V-3. Antrean yang Menegangkan

980 114 18
                                    

Kalau aku tak bisa mengendalikan diri, mungkin aku sudah melompat ke tengah lapangan, menubruk Heii-xa, dan meminta semua pendukungnya mengarak sang akla dalam parade kemenangan.

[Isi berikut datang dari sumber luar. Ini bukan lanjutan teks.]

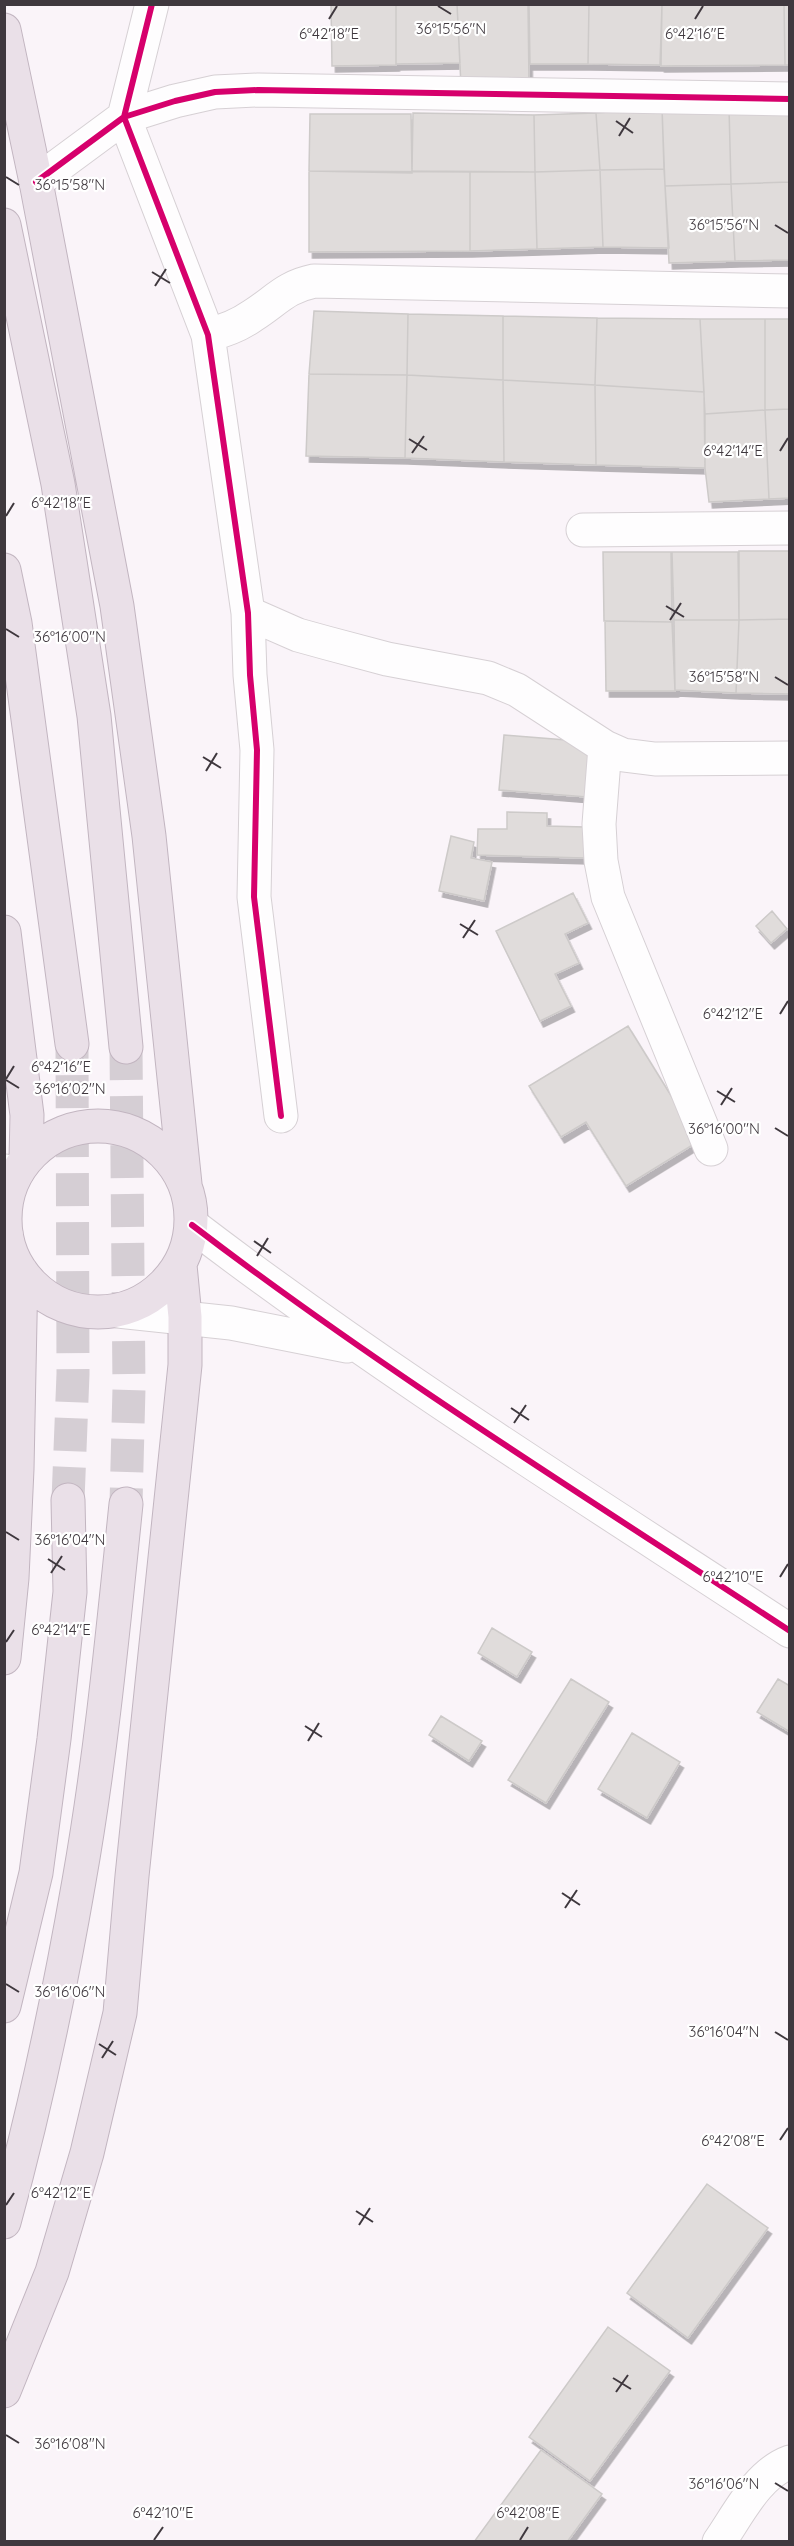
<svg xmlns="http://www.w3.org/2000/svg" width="794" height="2546" viewBox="0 0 794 2546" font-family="Quicksand,sans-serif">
<defs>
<filter id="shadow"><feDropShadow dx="3.5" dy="6" stdDeviation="0" flood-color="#0004"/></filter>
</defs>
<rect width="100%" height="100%" fill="#faf4f9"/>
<!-- building -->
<path fill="#e0dcdb" stroke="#cdcac9" stroke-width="1.5" filter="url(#shadow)" d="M 331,4 L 396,4 L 396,65 L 332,66 Z
M 396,4 L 457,4 L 460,63 L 396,64 Z
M 457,4 L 528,4 L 529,83 L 461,86 Z
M 529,4 L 589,4 L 588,64 L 530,64 Z
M 589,4 L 662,4 L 660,65 L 588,64 Z
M 662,4 L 784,4 L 785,65 L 661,66 Z
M 784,4 L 790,4 L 790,65 L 785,65 Z
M 662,108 L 664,169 L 600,170 L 596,113 Z
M 662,108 L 729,108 L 731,184 L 665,186 Z
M 729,108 L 790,110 L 790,182 L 731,184 Z
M 413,113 L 534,115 L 535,172 L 412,171 Z
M 596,113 L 600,170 L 535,172 L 534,115 Z
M 310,114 L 411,114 L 412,173 L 309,171 Z
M 664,169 L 669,248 L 603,247 L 600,170 Z
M 600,170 L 603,247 L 537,249 L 535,172 Z
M 309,171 L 470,172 L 470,251 L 309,252 Z
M 470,172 L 535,172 L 537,249 L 470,251 Z
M 790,182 L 790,260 L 735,261 L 731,184 Z
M 731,184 L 735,261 L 669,263 L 665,186 Z
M 314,311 L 408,314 L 407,375 L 309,374 Z
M 408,314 L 503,316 L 503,380 L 407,375 Z
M 503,316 L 597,318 L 595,385 L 503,380 Z
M 597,318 L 700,319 L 704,392 L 595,385 Z
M 700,319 L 765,319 L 765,410 L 705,414 Z
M 765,319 L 790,319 L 790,409 L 765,410 Z
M 309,374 L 407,375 L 405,458 L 306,456 Z
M 407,375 L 503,380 L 504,462 L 405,458 Z
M 503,380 L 595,385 L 596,465 L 504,462 Z
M 595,385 L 704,392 L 705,468 L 596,465 Z
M 790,409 L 790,498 L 769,499 L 765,410 Z
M 765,410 L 769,499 L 709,502 L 705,468 L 705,414 Z
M 739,551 L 790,551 L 790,619 L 739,620 Z
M 603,552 L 671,552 L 672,622 L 604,621 Z
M 672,552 L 738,552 L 739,620 L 674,620 Z
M 790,619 L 790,694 L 736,693 L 739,620 Z
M 674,620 L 739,620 L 736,693 L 675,690 Z
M 605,621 L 672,622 L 675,691 L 606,691 Z
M 504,735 L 591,742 L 587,797 L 499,790 Z
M 507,812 L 547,813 L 547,826 L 585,827 L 585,858 L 477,855 L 478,829 L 507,829 Z
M 451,836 L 474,842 L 471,858 L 492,862 L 484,901 L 439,891 Z
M 573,893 L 588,923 L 565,934 L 579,963 L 555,974 L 571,1006 L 540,1021 L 496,931 Z
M 772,911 L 787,929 L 771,943 L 756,926 Z
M 628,1026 L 699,1141 L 626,1186 L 586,1122 L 561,1137 L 529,1086 Z
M 492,1628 L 532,1652 L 517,1677 L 478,1653 Z
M 571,1679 L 609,1702 L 546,1803 L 508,1780 Z
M 778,1679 L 790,1686 L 790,1732 L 757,1712 Z
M 441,1716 L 482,1741 L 469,1761 L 429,1735 Z
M 632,1733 L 680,1762 L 647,1818 L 598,1789 Z
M 707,2184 L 768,2228 L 688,2338 L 627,2293 Z
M 608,2327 L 670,2371 L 590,2481 L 529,2437 Z
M 541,2450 L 602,2494 L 567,2542 L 474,2542 Z"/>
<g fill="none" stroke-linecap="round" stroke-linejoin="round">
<!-- highway-tunnel -->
<path stroke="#d5ced4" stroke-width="33" stroke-dasharray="33 16" stroke-linecap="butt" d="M 126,1047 L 129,1388 L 126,1504
M 68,1500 L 73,1374 L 72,1044"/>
<!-- street casing -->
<g stroke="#d6d0d4" stroke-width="35">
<path id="street" d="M 152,4 L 124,117 L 208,335 L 248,613 L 250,675 L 257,750 L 254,897 L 281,1116
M 36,182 L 124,117 L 175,101 L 215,92 L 258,90 L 790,99
M 208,335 C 224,331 238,326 252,316 C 276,301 285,287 314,281 L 790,291
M 583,530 L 790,528
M 248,613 L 298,635 L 327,643 L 387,659 L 488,678 L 517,690 L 605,747 L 623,755 L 655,759 L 790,758
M 605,747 L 599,824 L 601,861 L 608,897 L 711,1149
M 4,1171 L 17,1172
M 192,1225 C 383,1371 589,1499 790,1631
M 4,1233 L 6,1234
M 118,1311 L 231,1323 L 347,1346
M 719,2542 C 738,2515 757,2474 790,2462"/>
</g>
<!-- highway casing -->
<g stroke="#c2b5c0" stroke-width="35">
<path id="highway" d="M 4,30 L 36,182 L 117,606 L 149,836 L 185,1184
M 4,225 L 58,484 L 94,716 L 126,1047
M 4,570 L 15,623 L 72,1044
M 4,932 L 27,1115 L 26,1159
M5 1219a93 93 0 1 1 186 0a93 93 0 1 1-186 0Z
M 4,1658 L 12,1578 L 17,1469 L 21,1271
M 4,2006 L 36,1873 L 54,1739 L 70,1592 L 68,1500
M 4,2222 C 35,2110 59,1996 79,1881 C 101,1757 113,1630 126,1504
M 4,2391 L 52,2272 L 87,2153 L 120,2013 L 132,1876 L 185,1365 L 185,1317 L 180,1265"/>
</g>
<!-- street -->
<use href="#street" stroke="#fefdfe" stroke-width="33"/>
<!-- highway -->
<use href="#highway" stroke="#eae0e8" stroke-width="33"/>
<!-- cycleway casing -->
<g stroke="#fff" stroke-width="10">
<path id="cycleway" d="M 152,4 L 124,117 L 208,335 L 248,613 L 250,675 L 257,750 L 254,897 L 281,1116
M 36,182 L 124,117 L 175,101 L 215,92 L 258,90 L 790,99
M 192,1225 C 383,1371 589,1499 790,1631"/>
</g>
<!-- cycleway -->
<use href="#cycleway" stroke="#d6006c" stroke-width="6"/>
</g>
<!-- ticks -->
<path fill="none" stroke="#3f383e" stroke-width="2" d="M 438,6 L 451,14M 329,19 L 337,6M 695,19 L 703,6M 616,121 L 633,133M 619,136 L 630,118M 6,177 L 19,185M 775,225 L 788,233M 152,272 L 170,283M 155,286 L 166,269M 409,439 L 427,450M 780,451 L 788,438M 412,453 L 424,436M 6,516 L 14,503M 666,606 L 684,617M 670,620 L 681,603M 6,629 L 19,637M 775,677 L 788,685M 203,757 L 221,768M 206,771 L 217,753M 460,924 L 478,935M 463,938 L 475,920M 780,1014 L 788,1001M 6,1079 L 14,1066M 6,1080 L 19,1088M 717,1091 L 735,1102M 721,1105 L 732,1088M 775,1128 L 788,1136M 254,1241 L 271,1253M 257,1256 L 268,1238M 511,1408 L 529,1420M 514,1423 L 526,1405M 6,1532 L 19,1540M 48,1559 L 65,1570M 51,1573 L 62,1556M 780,1577 L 788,1564M 6,1642 L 14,1630M 305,1726 L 322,1737M 308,1741 L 319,1723M 562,1893 L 580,1905M 565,1908 L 577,1890M 6,1984 L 19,1992M 775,2032 L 788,2040M 99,2044 L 116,2055M 102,2058 L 113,2041M 780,2140 L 788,2128M 6,2205 L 14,2193M 356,2211 L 373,2222M 359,2225 L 370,2208M 613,2378 L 631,2389M 616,2392 L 628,2375M 6,2435 L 19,2443M 775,2483 L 788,2491M 154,2540 L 163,2527M 520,2540 L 528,2527"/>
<g font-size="15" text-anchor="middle" fill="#3f383e" stroke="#fff" stroke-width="4.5" stroke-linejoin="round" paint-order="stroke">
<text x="451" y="34">36°15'56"N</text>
<text x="329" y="39">6°42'18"E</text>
<text x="695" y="39">6°42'16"E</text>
<text x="70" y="190">36°15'58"N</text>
<text x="724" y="230">36°15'56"N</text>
<text x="733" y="456">6°42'14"E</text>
<text x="61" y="508">6°42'18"E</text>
<text x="70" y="642">36°16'00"N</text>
<text x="724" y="682">36°15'58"N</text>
<text x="733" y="1019">6°42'12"E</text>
<text x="61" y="1072">6°42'16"E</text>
<text x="70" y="1094">36°16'02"N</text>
<text x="724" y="1134">36°16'00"N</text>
<text x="70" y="1545">36°16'04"N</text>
<text x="733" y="1582">6°42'10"E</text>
<text x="61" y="1635">6°42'14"E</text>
<text x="70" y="1997">36°16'06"N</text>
<text x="724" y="2037">36°16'04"N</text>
<text x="733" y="2146">6°42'08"E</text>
<text x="61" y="2198">6°42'12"E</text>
<text x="70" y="2449">36°16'08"N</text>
<text x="724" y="2489">36°16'06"N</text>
<text x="163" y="2518">6°42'10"E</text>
<text x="528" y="2518">6°42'08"E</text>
</g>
<!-- border -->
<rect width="794" height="2546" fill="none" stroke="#3f383e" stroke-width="12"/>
</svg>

Aku tahu Heii-xa pasti menang. Prestasi dan statistiknya sudah membuktikan itu. Walau begitu, kuakui Lofelin-ha adalah lawan yang berat. Ada saat-saat ketika kami memekik panik karena serangan Lofelin-ha yang mengancam posisi Heii-xa sebagai calon pemenang. Meski bertubuh kecil, Lofelin-ha sangat agresif dan menakutkan saat bertanding. Ia mengingatkanku pada semut-semut merah yang pernah kutindas saat kami belajar berkebun di sekolah awal dulu. Semut-semut itu langsung menggerayangi dan menggigitiku tanpa ampun sampai aku harus dilarikan ke ruang medis. Saat dirawat, guruku mulai menceramahiku soal menghormati habitat makhluk lain dan akibat dari perbuatan semena-mena. Aku belajar banyak dari ceramahnya. Namun, ada satu hal lain yang kupelajari di luar itu: Ukuran makhluk hidup tak selalu berbanding lurus dengan keganasannya.

Bersama semua pendukung Heii-xa, aku bersorak saat akla favorit kami melepas helm dan membungkuk hormat pada penonton. Setelah itu giliran Lofelin-ha. Sorakan kami terhenti ketika melihatnya berurai air mata. Farha bertepuk tangan hormat untuknya. Seluruh arena memberikan penghormatan untuknya. Aku juga ikut bertepuk. Dari bisik-bisik yang kudengar, cita-cita terbesar Lofelin-ha adalah bertanding melawan kembarannya dalam Pertandingan Kehormatan. Meski ia bukan akla favoritku, sulit untuk tidak menaruh hormat pada orang-orang yang memperjuangkan mimpi mereka.

"Eh? Kau tak mau mengucapkan selamat pada Leyzo Neveliz dulu?" tanya Farha ketika aku mengajaknya keluar arena.

"Nanti saja lewat chat. Kalau sekarang sepertinya akan sulit. Aku yakin Heii-xa langsung ke area khusus akla untuk disambut rekan-rekan aklanya dan beristirahat."

Lagi pula aku belum tahu harus menjawab apa kalau dia mulai membahas Madie Canaih, sambungku dalam hati.

Kami pun keluar arena pertandingan. Karena cuaca cukup terik, Farha menyarankan agar kami minum dulu di kafetaria. Sebenarnya aku tak begitu haus. Akan tetapi, aku setuju karena ayahku tampak sedikit terkuras. Hari ini Farha harus mengurus kargo barang kami yang baru tiba pagi tadi. Aku ingin membantu. Namun, Farha mendesakku agar segera mendaftar karena khawatir pendaftaran tak akan buka sampai sore.

Tiba di kafetaria, Farha segera mengantre di kios produk susu sementara aku bergegas menuju kios jus. Aku senang ketika melihat antrean pria di sana kosong. Tanpa ragu, kuambil tempat paling depan.

"Mazo, antreannya dimulai dari sini."

Suara bernada tegas itu berasal dari belakang antrean. Aku menoleh dan melihat seorang gadis berambut hitam berombak sepanjang bahu menatapku tajam. Kontan aku merasa gugup. Secara umum aku memang malu terhadap perempuan. Namun, kali ini ada faktor lain yang membuatku salah tingkah.

Wajah gadis itu manis sekali. Sorot matanya memang menakutkan. Walau begitu, binar abu-abu dari kedua matanya tampak indah dan pipinya yang merona membuatnya tampak semakin manis. Kedua alisnya yang berbentuk huruf "s" pun menambah kesan cantik pada profilnya. Sayang, postur tubuhnya kurang bagus. Ia sedikit bungkuk dan tampak seperti orang yang kurang percaya diri ... atau mungkin hanya kurang olahraga?

"Oh," kataku berusaha bersikap normal. "Setahuku di Canaih antrean laki-laki dan perempuan dipisah, tetapi kalau aku salah aku akan mengantre di belakangmu, Maze."

Aku sangat berharap aku benar mengenai aturan mengantre ini. Tak bisa kubayangkan diriku berdiri tepat di belakang gadis itu. Bisa-bisa wajahku berubah seperti lobster rebus saking merahnya.

"Tidak, Leyzo. Kau benar," sela seorang perempuan paruh baya di bagian depan antrean perempuan. "Antrean laki-laki dan perempuan di Canaih memang dipisah. Jadi Leyze, Leyzo ini tidak melanggar antrean."